Given records below:

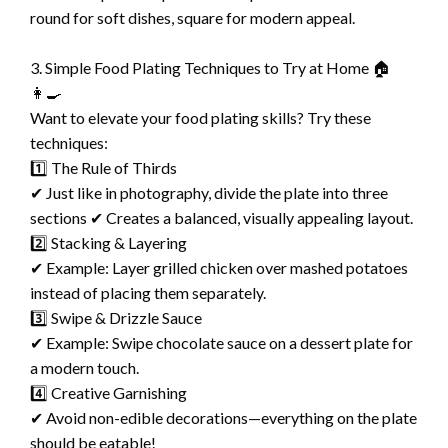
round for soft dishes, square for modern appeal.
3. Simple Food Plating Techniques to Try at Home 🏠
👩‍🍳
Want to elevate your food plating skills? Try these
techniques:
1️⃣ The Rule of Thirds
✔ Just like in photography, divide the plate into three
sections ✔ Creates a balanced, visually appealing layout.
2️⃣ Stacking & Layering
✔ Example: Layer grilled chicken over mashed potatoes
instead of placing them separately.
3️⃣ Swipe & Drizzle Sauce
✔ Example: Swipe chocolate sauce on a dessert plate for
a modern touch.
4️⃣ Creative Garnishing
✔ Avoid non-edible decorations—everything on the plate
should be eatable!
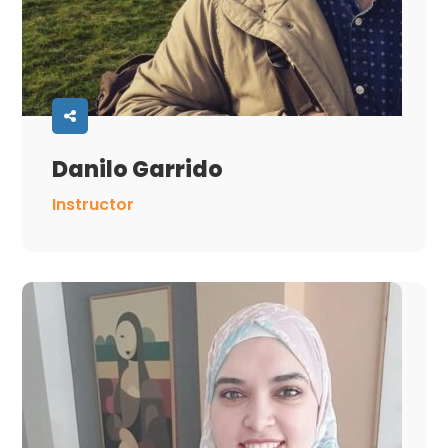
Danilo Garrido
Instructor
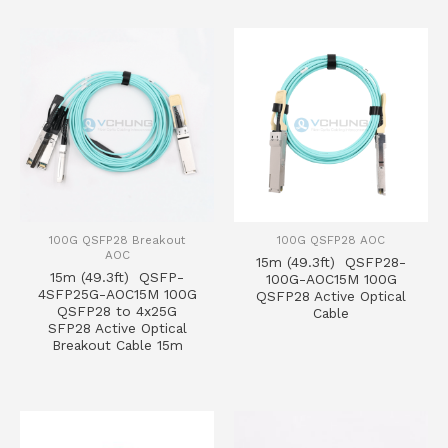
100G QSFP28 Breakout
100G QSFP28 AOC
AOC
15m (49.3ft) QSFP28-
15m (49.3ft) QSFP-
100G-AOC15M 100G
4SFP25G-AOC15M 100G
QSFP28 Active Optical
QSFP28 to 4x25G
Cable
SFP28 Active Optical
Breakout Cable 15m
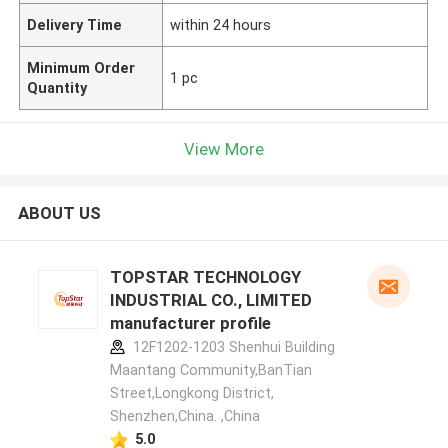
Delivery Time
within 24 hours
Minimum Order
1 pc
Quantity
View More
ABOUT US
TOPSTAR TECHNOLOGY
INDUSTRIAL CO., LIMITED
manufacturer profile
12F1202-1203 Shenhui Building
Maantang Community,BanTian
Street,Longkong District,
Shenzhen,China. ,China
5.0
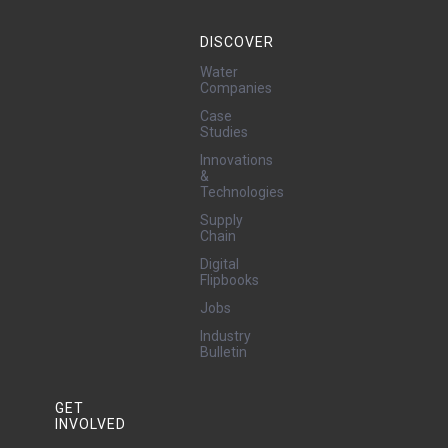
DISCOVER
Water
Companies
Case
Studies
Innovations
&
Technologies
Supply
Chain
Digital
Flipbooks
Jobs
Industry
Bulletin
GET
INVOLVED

End of Given records.
Given records below:

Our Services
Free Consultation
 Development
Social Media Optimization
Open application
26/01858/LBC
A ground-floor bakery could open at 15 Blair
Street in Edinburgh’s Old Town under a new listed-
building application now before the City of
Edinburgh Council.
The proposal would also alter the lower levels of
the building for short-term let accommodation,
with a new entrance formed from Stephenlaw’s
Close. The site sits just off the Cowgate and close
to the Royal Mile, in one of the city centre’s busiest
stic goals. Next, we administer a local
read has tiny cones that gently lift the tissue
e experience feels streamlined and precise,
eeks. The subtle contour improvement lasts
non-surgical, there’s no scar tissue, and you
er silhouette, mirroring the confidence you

End of Given records.

▶ _Brief_:
Counting every line that holds the string "plate", give the total for the data above and nothing else.

▶ _Solution to this exercise_:
3